►

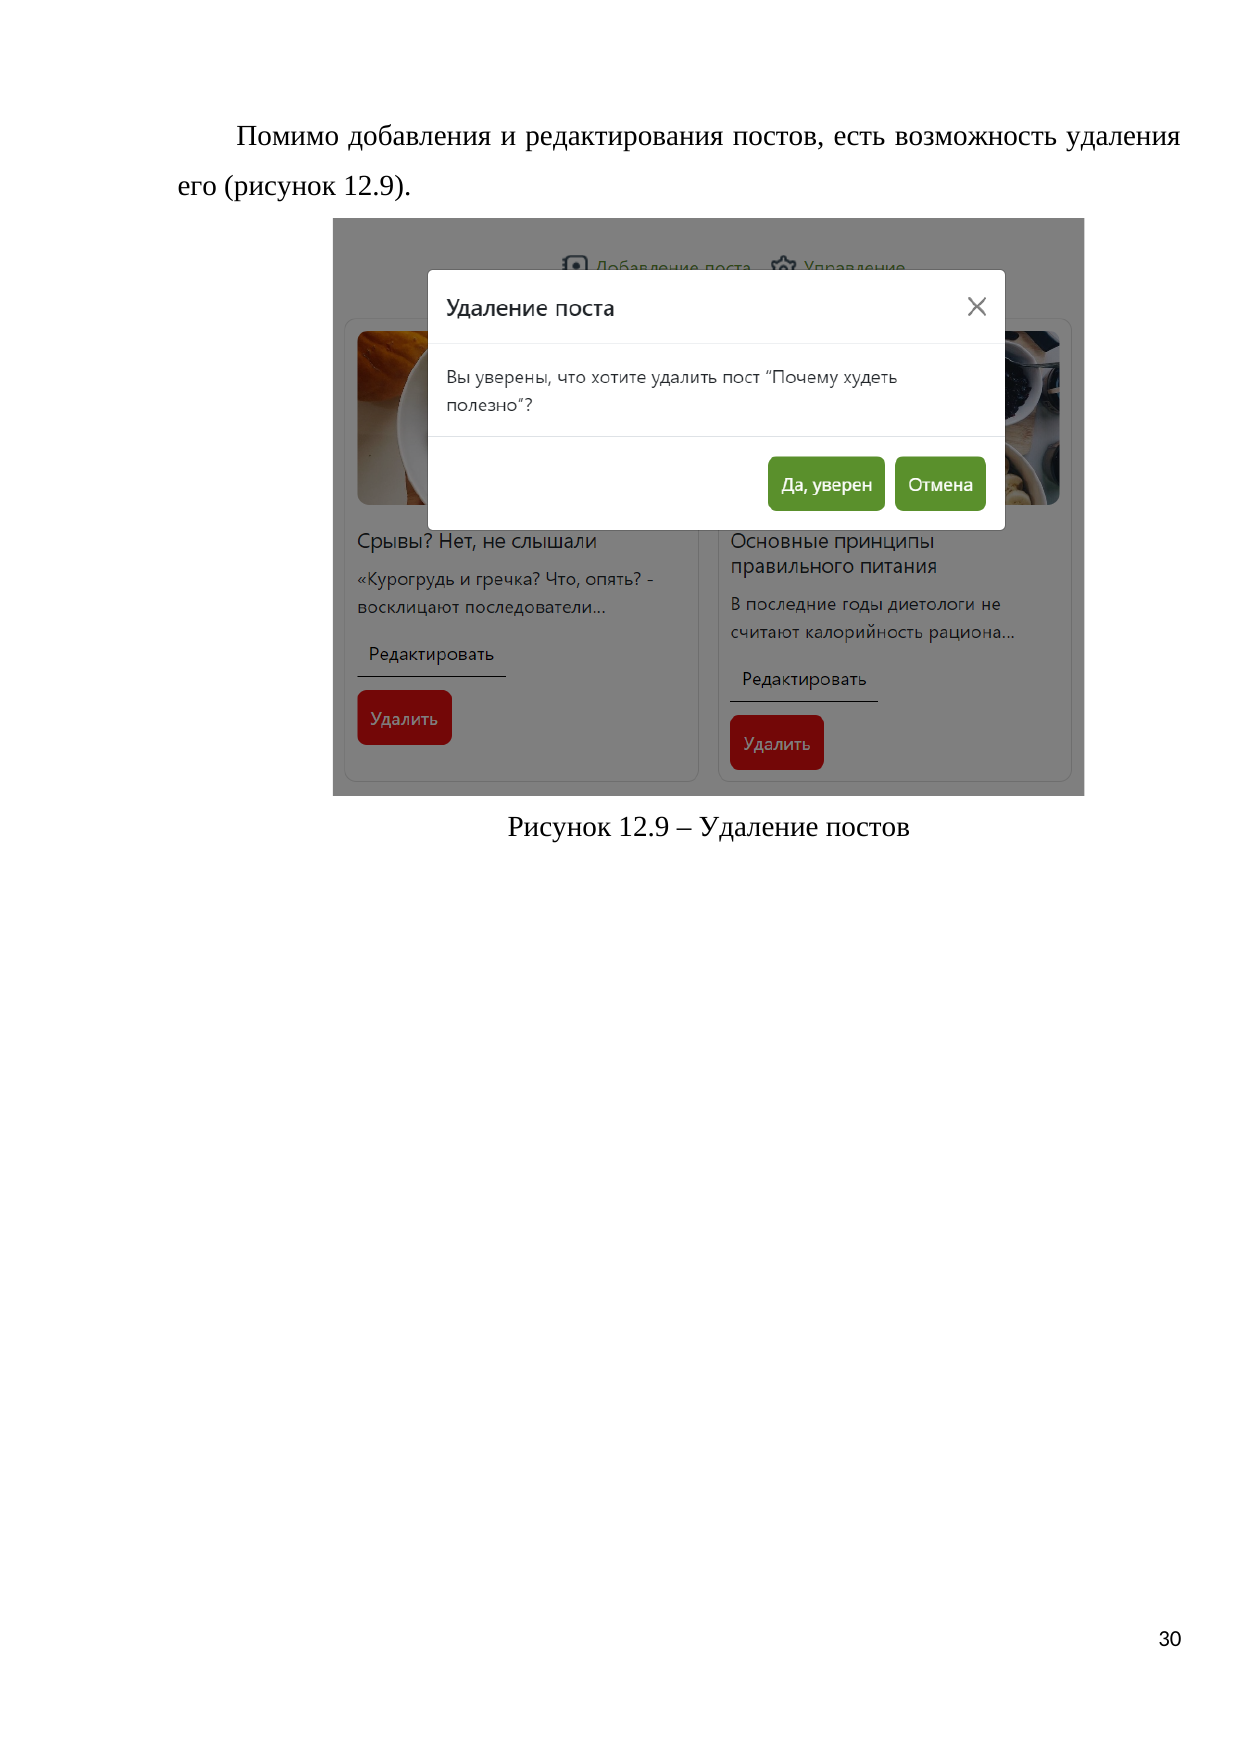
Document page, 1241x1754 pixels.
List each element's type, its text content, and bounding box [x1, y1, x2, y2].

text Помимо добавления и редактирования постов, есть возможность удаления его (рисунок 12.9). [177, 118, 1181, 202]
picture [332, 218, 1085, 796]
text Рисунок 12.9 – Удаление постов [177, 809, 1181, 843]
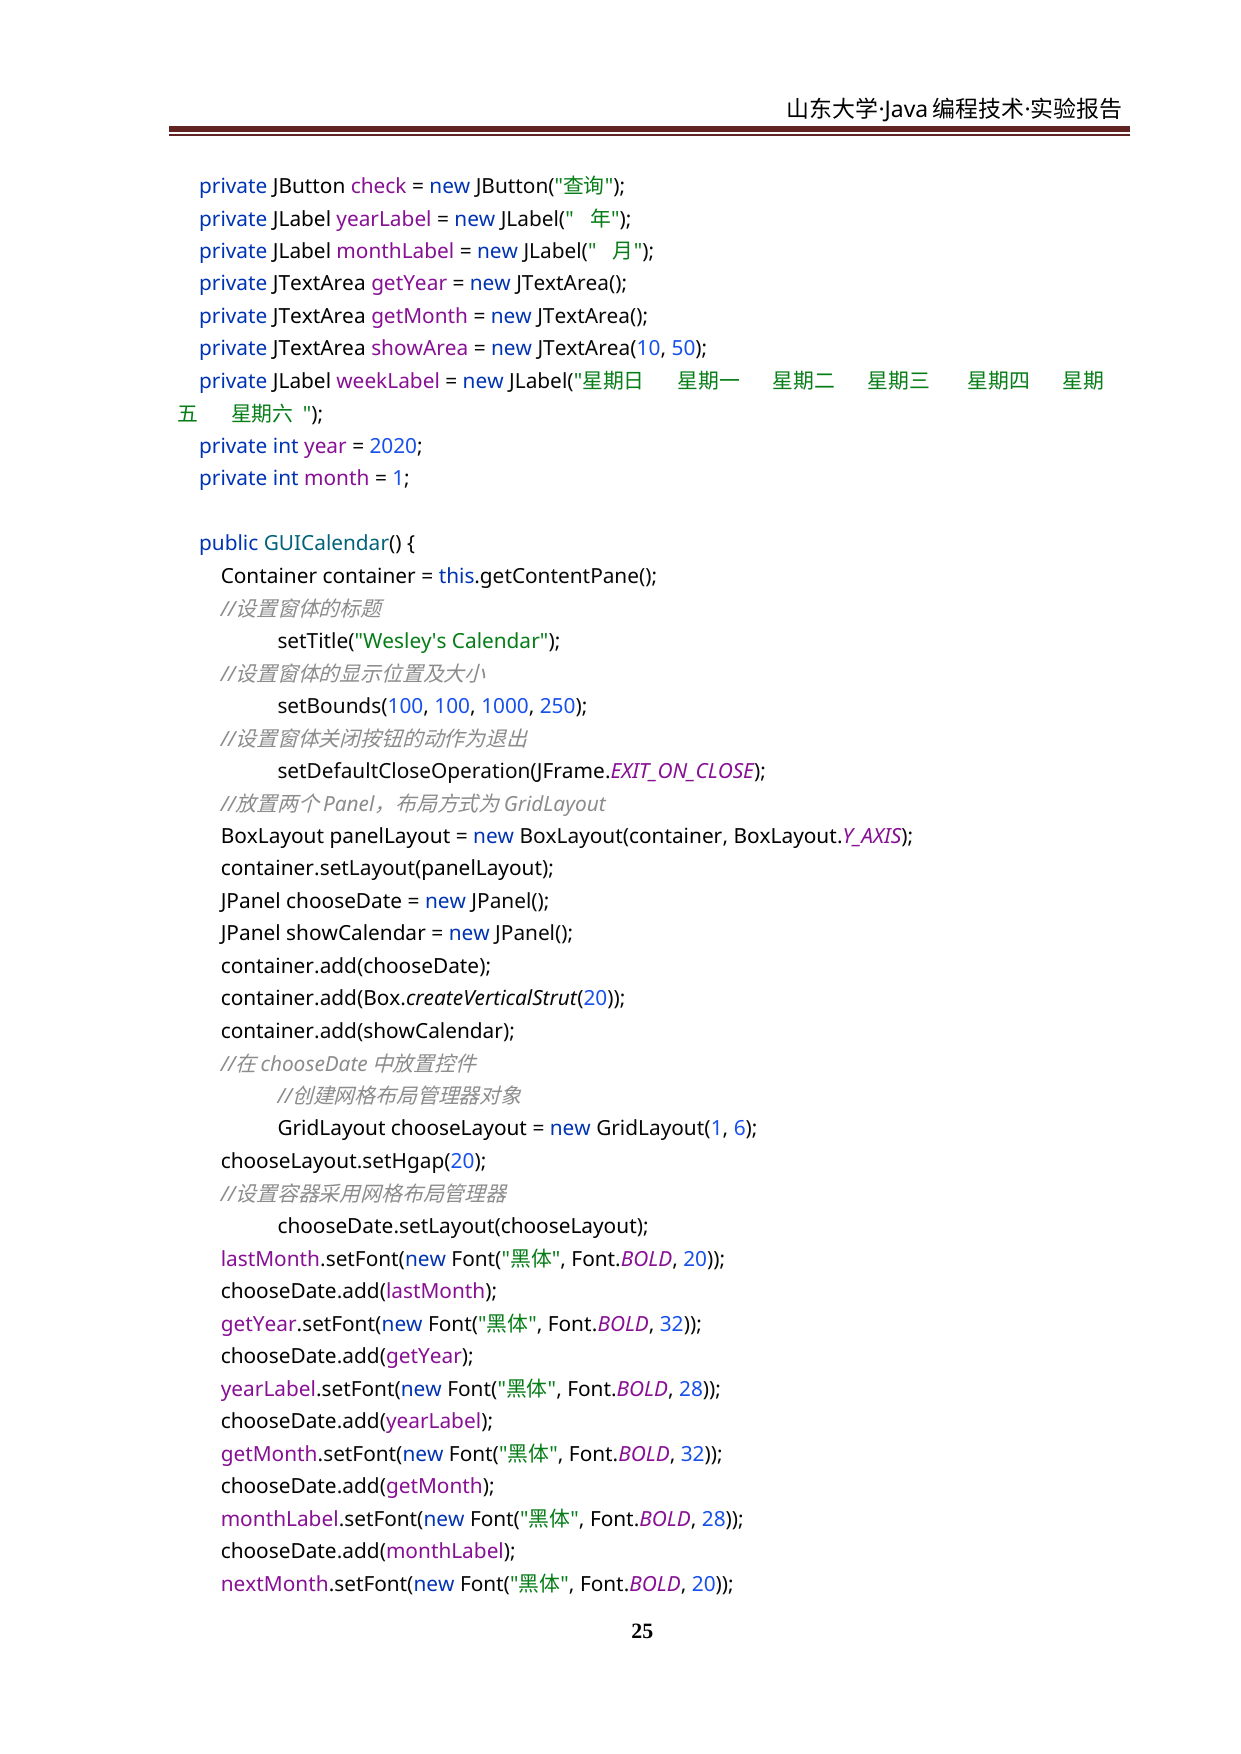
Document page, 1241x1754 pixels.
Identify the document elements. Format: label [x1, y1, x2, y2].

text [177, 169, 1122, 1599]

◄

## The task
Retype, word for word, the lines from the one with "List each element's" through the last line of the entries above, and only those lines. Leave pictures out.

## Solved problem
List each element's type, its text content, and bounding box [x1, y1, x2, y2].

text Помимо добавления и редактирования постов, есть возможность удаления его (рисунок 12.9). [177, 118, 1181, 202]
picture [332, 218, 1085, 796]
text Рисунок 12.9 – Удаление постов [177, 809, 1181, 843]
Document page, 1241x1754 pixels.
Identify the document elements. Format: label [x1, y1, x2, y2].

text [177, 169, 1122, 1599]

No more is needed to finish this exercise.